Roden, he said, was the other front to the band besides Griffin who brought his talent as a great songwriter and singer to captivate the audience. At the time, Griffin said he was coming to terms with his sexuality, which resulted in talented, heartfelt music.

“I don’t think there were any other bands where the lead singer was as big as the football player, but he liked to wear dresses and things like that on stage with motorcycle boots,” Bondarenko said. 

He added that as soon as Griffin came on board, costumes became a big part of the performance, and the Sugar Lalas “dressed to stand out.”

They would wear theater clothes and cover themselves with glitter and body art, he said, when everyone is Birmingham was just performing in street clothes. All kinds of people came to their shows, Bondarenko said, which struck him as unusual but wonderful.

“We’d have just everybody, from like bankers and lawyers to the alternative kids that were going out to hear what was the new rock band at the time,” he said. “We’d have young people. We’d have old people. We’d have dance people show up that loved disco. … It touched something in a lot of different people, and that was unique about the band.”

Griffin and Roden wrote all the songs together and soon the band developed a cult-like following of people who attended shows wherever they would go.

“Our popularity started exploding. We got attention from publishers and record companies. People would pay our way to New York and other showcases all over the world.

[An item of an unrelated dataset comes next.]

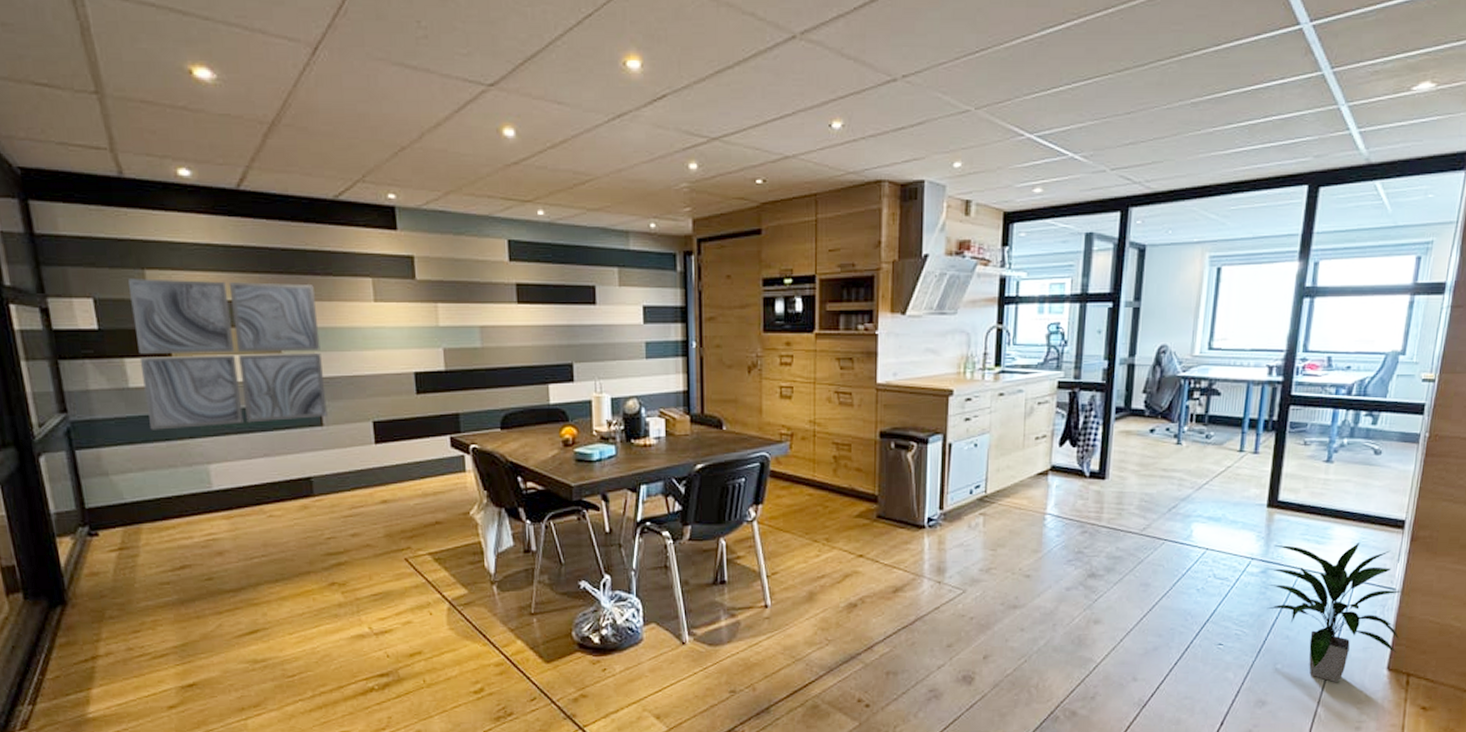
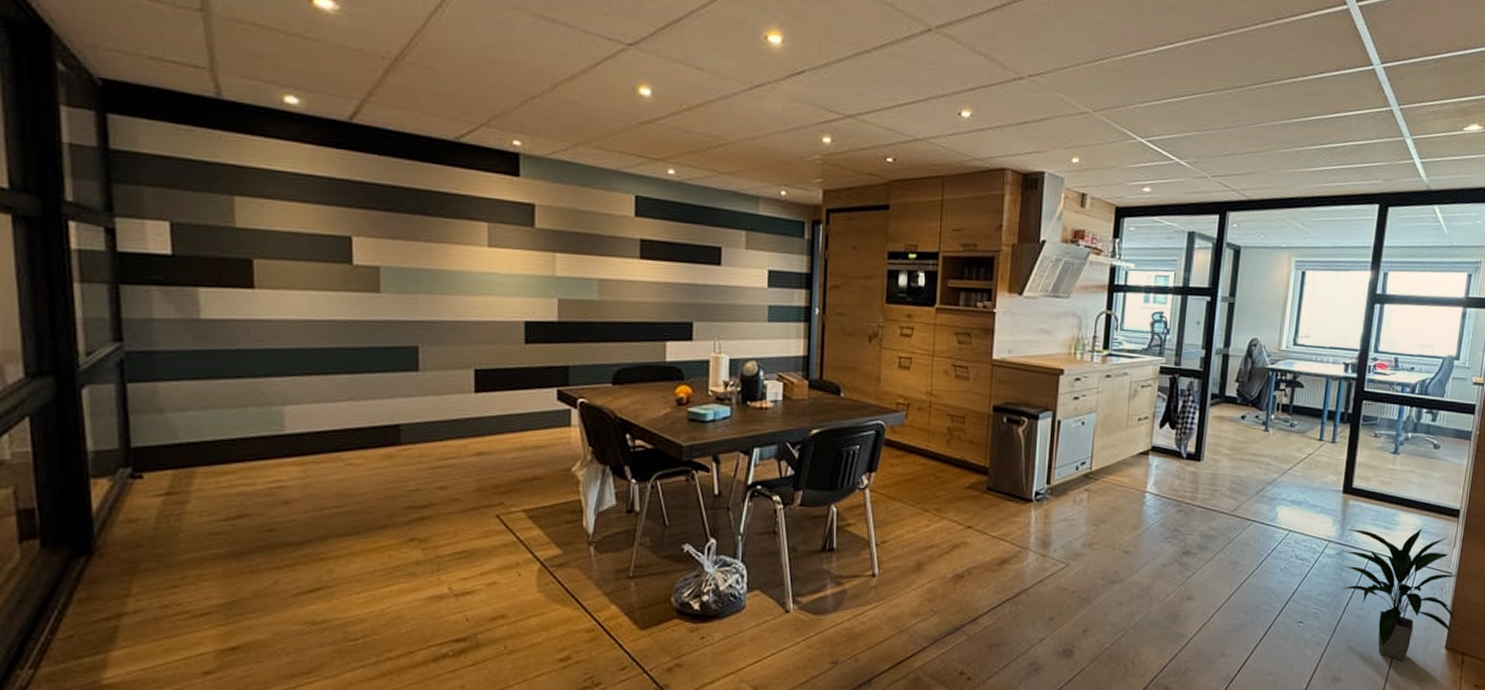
wall art: present [127,278,328,430] -> none [212,204,425,366]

We drew huge crowds, we packed stages and I couldn’t see the back of the crowd,” Griffin said. “It sort of had a life of its own.”

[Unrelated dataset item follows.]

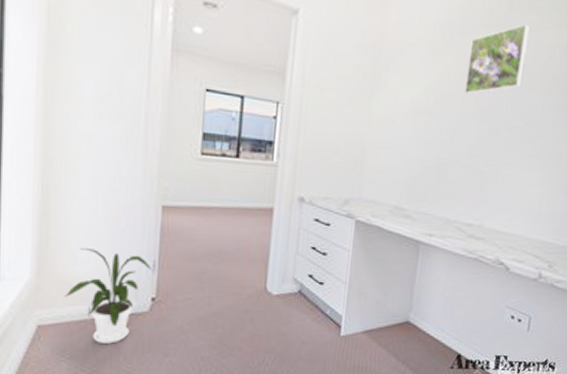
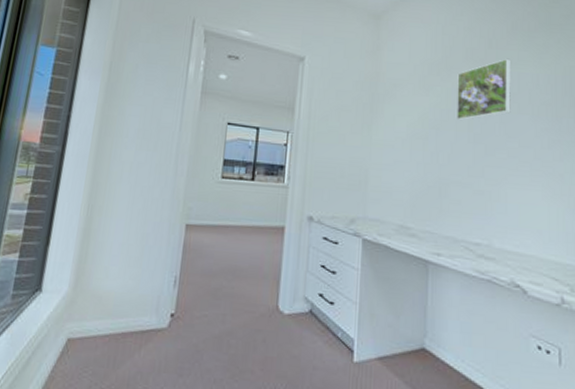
house plant: present [65,248,151,344] -> none [95,263,173,361]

The Sugar Lalas went on to make grand performances at every show, carrying Griffin in on a door once like Cleopatra, riding motorcycles into the Nick and even reenacting the movie based on the prom scene in Stephen King’s book “Carrie,” by dressing up and dumping an entire bucket of Kool-Aid on stage. 

Photo by Kamp Fender.

“But it was so fun, and people really responded to the wildness and livelihood of my music,” Griffin said. “… My excitement and joy tended to incite those feelings in others.”

The Sugar Lalas played together for about three and half years before they split up, when they were right on the verge of signing a major label.

Playing music, while opening and running a bakery, she said, sometimes required her to work 19 hours a day. Looking back, she said she isn’t even sure how she managed it all, she just knew she loved them both.

“I would leave the club, load up the equipment, take it back to the practice space. Then I would look in the mirror. I had an uneven haircut, and it was dyed red and [each night] I would scrub the top of my head so it would stand up high,” she recalled. “Then I would get into the bakery, unpack the croissants and set up the case and customers came in. They accepted me for who I was, seemed entertained by it even.”

Griffin said she’s always been an “Energizer bunny,” able to find that extra reserve of energy, especially in those early days when she needed it. She has also been able to rely on her employees and turn it over to them when she needed nights to focus on performing or writing songs. 

In more recent years, after she opened the popular French cafe Chez Lulu, she also performed in the band Orange Bunny, which primarily played at random pop-ups and the event space she bought in downtown Birmingham.

“I think music is so much deeper and wider than any way you can think of it, music and life in general — I think it’s like a human. It’s natural for humans to sing, to be creative, to be part of all those things,” Griffin said. 

In September, Bondarenko approached her about performing as June Carter on occasion in his Johnny Cash cover band, Cash Back. Griffin grew up listening to Johnny Cash, and said she always “absolutely adored” his music. Plus, she said she planned to always be a part of music, in whatever form that may take.

“I’m overjoyed that I get to work with Carole again and sing with her and everything. She’s just a natural,” Bondarenko said.

After Griffin created a reunion for the surviving members of the Sugar Lalas to gather and catch up, they decided it was time they create an album to commemorate the time they spent together.